Now if you overlay that situation on today's Iraq, you can find strong parallels. The Sunnis know they have no chance of regaining control of the government; I think at this time most of Iraq's Sunnis engaged in fighting perceive themselves in a simple struggle against extermination and confiscation of their property. So I am unwilling to chalk up their fight to civil war.
In any case, what is happening for certain in Iraq is that a long-oppressed majority is claiming their majority status, and with all that entails in a country with no democratic tradition.
I note that Zakaria's argument ignores the import of one of his observations. He writes that the CPA decision to shut down Iraq's state-owned businesses "crippled the bulk of Iraq's non-oil economy, threw hundreds of thousands of workers into the streets and further alienated Sunnis, who were the country's managerial class."
That last point could be why the US has balked at restarting those businesses. On the face it's a terrible decision but there is a job-training problem, if Shia Iraqis insist on getting hold of managerial jobs that only Sunnis traditionally held.
In short, it's not just about restarting factories and putting "Iraqis" back to work. The question is who gets the jobs at the factories and in particular the plum high-paying ones.
One might say it's hairsplitting to argue whether the present Iraq violence should be termed civil war or ethnic cleansing. Yet at the level of problem-solving it's crucial to nail down what is actually happening. If there is a struggle over which ethnic group gets the jobs, this problem is running alongside the one of widescale unemployment. In that event it would be leaping over a step to simply reopen the state-owned factories.
Maybe the step would be a jobs lottery or throwing together some version of an affirmative action program, or a combination of measures. And the region in which a factory is located could also determine which ethnic group holds greater claim to jobs.
None of these ideas are palatable from the free-market viewpoint, but the first priority is to defuse situations that lead a majority group to cleanse a minority.

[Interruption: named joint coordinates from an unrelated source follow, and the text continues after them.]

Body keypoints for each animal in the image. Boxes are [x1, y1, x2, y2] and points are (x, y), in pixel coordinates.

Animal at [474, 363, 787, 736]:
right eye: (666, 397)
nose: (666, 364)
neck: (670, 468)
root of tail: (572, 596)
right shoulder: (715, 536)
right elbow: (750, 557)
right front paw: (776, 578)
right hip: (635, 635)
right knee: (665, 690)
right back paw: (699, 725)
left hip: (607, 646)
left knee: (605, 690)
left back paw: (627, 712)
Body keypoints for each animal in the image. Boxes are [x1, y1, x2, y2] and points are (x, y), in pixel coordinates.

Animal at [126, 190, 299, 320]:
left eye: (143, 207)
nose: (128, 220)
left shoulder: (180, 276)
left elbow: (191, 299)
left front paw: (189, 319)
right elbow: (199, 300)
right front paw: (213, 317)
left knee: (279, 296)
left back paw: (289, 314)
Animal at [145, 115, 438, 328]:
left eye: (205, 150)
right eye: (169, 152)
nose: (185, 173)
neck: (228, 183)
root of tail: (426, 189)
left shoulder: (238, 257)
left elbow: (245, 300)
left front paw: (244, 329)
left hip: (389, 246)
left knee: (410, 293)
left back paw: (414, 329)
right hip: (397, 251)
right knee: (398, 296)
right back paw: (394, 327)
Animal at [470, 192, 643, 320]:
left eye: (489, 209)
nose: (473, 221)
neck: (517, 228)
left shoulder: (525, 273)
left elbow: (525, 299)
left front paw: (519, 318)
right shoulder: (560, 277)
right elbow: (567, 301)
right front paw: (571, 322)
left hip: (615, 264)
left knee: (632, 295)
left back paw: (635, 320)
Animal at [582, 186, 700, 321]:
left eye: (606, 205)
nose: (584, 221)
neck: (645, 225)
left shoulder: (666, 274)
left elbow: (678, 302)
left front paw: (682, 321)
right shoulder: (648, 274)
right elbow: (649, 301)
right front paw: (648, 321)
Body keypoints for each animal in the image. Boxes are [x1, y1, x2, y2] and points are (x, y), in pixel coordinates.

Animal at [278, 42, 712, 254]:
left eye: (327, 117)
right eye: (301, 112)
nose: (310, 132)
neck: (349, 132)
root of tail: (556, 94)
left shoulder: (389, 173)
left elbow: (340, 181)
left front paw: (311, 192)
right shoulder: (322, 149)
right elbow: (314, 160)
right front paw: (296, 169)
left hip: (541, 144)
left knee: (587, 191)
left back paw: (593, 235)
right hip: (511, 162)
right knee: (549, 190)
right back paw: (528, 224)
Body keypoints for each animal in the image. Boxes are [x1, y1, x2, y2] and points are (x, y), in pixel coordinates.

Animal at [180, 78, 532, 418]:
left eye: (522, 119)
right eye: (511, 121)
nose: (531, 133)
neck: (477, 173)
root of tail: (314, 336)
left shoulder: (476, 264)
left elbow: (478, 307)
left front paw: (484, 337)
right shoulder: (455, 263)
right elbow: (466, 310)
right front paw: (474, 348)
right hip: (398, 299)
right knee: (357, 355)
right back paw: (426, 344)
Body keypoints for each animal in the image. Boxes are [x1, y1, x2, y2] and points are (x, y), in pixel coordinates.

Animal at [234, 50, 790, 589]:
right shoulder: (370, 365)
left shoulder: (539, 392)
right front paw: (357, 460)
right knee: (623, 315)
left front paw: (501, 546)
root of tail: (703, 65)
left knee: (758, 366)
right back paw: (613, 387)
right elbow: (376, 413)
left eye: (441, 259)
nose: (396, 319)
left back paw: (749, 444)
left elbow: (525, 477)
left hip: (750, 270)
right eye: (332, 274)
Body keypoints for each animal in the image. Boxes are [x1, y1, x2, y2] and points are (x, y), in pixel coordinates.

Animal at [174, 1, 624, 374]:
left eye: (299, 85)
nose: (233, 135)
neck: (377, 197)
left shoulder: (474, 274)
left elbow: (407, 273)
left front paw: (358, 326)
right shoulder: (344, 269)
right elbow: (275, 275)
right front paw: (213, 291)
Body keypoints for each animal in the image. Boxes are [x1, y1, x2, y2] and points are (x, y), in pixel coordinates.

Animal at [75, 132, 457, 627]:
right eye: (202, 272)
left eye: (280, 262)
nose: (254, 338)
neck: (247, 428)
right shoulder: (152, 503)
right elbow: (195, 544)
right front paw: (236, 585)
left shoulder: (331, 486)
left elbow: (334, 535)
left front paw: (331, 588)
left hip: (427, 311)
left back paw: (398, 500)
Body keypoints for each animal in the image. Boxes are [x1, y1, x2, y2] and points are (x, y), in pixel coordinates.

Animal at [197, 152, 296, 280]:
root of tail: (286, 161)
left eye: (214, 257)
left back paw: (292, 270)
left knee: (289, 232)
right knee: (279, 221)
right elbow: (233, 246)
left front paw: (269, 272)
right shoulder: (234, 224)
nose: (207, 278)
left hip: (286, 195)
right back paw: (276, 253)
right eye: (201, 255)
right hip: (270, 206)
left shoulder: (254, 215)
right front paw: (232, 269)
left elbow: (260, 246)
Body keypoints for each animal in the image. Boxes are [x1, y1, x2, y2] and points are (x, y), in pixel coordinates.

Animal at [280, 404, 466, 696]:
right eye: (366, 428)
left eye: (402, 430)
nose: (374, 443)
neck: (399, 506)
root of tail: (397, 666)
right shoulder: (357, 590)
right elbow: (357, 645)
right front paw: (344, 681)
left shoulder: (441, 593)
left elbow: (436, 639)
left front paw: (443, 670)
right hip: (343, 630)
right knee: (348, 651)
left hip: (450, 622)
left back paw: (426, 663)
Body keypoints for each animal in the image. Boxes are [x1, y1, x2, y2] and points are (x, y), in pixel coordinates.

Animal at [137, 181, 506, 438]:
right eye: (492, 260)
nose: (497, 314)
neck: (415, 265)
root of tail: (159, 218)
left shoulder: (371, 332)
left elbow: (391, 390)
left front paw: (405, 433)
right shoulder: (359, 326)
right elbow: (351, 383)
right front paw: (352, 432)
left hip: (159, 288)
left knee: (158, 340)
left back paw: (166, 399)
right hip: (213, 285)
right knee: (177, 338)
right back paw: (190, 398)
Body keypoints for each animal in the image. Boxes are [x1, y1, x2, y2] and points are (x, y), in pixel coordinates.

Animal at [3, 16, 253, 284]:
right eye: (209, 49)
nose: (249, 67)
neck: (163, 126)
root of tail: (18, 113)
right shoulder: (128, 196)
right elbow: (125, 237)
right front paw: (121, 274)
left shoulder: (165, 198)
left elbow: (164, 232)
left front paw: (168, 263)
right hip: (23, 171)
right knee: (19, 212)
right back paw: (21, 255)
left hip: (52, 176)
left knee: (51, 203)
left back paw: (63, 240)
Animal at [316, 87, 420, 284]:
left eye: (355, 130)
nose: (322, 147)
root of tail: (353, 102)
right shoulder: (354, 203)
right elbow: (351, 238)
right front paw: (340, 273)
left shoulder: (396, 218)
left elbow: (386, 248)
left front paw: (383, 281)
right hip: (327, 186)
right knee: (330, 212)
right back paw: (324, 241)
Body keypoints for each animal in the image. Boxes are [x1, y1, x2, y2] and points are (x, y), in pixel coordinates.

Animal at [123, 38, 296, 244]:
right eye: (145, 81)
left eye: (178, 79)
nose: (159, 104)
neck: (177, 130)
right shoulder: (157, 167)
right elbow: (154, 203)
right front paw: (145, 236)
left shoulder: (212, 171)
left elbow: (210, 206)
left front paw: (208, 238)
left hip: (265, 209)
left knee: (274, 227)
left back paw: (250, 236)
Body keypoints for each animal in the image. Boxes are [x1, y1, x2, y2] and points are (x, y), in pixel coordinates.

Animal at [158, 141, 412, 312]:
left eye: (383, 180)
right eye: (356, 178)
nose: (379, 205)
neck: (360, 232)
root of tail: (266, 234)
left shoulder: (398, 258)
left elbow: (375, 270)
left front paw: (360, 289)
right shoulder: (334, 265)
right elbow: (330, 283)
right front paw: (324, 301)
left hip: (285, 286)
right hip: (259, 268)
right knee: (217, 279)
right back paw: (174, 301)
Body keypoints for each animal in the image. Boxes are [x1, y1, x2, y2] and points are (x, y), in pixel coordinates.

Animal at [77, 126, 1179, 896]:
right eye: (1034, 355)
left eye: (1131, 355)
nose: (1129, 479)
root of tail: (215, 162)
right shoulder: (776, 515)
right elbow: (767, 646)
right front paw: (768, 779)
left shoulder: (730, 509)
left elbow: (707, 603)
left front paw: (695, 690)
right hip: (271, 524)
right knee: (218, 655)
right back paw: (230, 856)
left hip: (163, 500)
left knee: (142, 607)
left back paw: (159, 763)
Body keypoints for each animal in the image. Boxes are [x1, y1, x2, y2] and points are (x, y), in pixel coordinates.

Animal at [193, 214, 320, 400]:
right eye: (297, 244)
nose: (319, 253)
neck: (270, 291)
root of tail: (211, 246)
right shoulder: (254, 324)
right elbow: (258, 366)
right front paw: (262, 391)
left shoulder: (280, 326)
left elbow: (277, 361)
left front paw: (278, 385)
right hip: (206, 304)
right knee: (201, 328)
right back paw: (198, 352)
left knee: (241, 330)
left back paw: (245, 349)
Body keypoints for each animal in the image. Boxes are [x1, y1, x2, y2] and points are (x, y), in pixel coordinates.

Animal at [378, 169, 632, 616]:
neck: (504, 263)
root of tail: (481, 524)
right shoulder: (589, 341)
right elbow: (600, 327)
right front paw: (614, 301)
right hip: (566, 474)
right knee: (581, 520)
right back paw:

So while in the abstract it's a great idea to restart all those factories, in reality the situation could present a good argument for a foreign reconstruction corps. It might be better in this type of situation for the local government to dole out welfare and food programs at the very start of the stabilization phase and have a corps of foreign managers take over the running of industries shut down by war. At least until the greatest power-sharing issues have been hammered out between the majority and minority representatives.
That plan generates problems, which I touched on in the earlier post; namely, who would protect those foreign managers if they weren't wearing guns?
I do not like getting into the position of defending Thomas Barnett's idea for a Department of Everything Else; as I noted in the earlier post, I have reservations about a US civilian reconstruction corps for stabilizing external conflicts. But actually the situation in Iraq is fertile ground for the DEE idea.
This said, I appreciate your point about favoring locals for the reconstruction of their country. Yet every country situation is unique, no matter how many parallels one might find in another situation. So it's dangerous to get too theoretical about how best to stabilize a country that has been wracked by war.